August 5, 2019 report
Experiments suggest macaques are capable of making decisions based on inference
A team of researchers at Columbia University has carried out experiments with macaques and in so doing has found evidence that suggests they are capable of inference-based thinking. In their paper published in the journal Science Advances, the group describes the experiments they carried out and what they learned from them.
Most humans are exposed to transitive inference in grade school math classes. It generally comes in the form of being shown that if variable A comes before variable B and variable B comes before variable C, logic suggests that variable A must come before variable C. The human mind is able to "see" all three variables as a sequence and because of that, understand the ideas that are being expressed. Until recently, it was thought that humans were the only creatures capable of such thinking. Some studies have shown that other primates are able to carry out such logic too, as are some birds and even wasps. Now it appears that macaques can be added to the list of animals due to the results of the experiments carried out in this new effort.
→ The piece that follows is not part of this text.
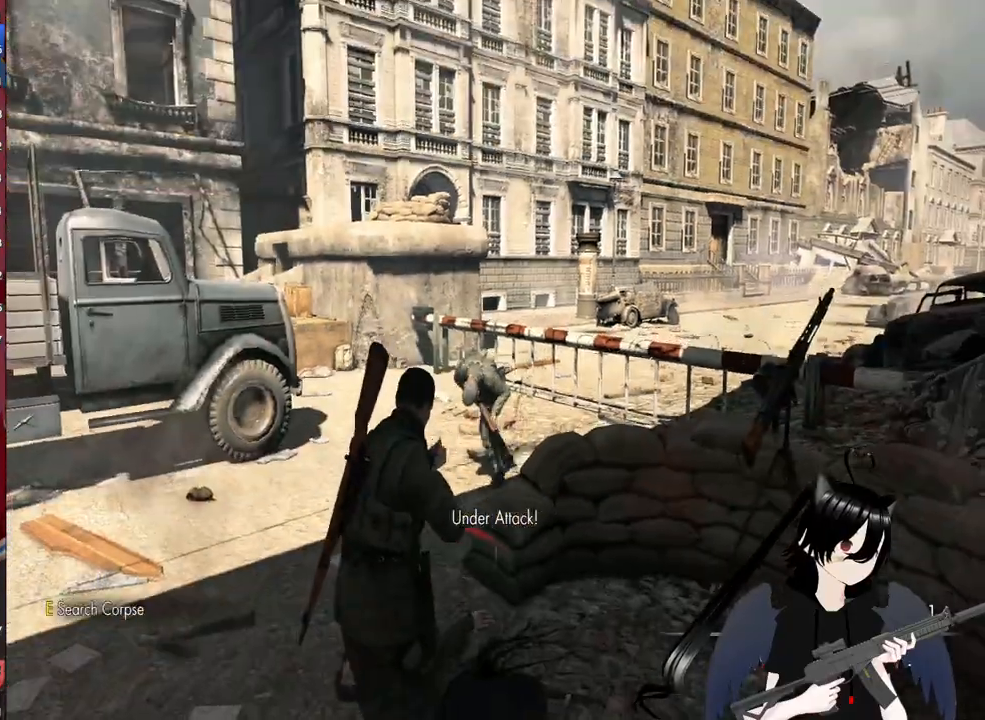
{"keys": ["w"], "mouse": ["left"], "mouse_move": "down-left", "events": [[100, "d", "down"], [140, "d", "up"], [140, "mouse_left", "down"], [180, "a", "down"], [240, "a", "up"], [240, "d", "down"], [320, "d", "up"], [360, "a", "down"], [420, "a", "up"]]}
The experiments carried out by the researchers consisted of teaching several macaques to learn which of two items in pairs of cards came before the other—by giving them rewards. The researchers then extended the experiments by asking the macaque volunteers which of two in a pair (taken from the pairs they were trained on) came first based on what they knew about the sequence history of the pairs from which they were taken. But the researchers carried out this second part of the experiment in two ways. In the first, the macaques got a bigger reward (a bigger drink of water) for correct answers and smaller drinks for wrong answers. In the second way, things were reversed, the macaques got less reward for correct answers and more reward for wrong answers.
The researchers report that the macaques did only slightly better when given the bigger reward. They suggest this shows the macaques were able to use transitive inference to arrive at the right answer and were not just responding to get a reward.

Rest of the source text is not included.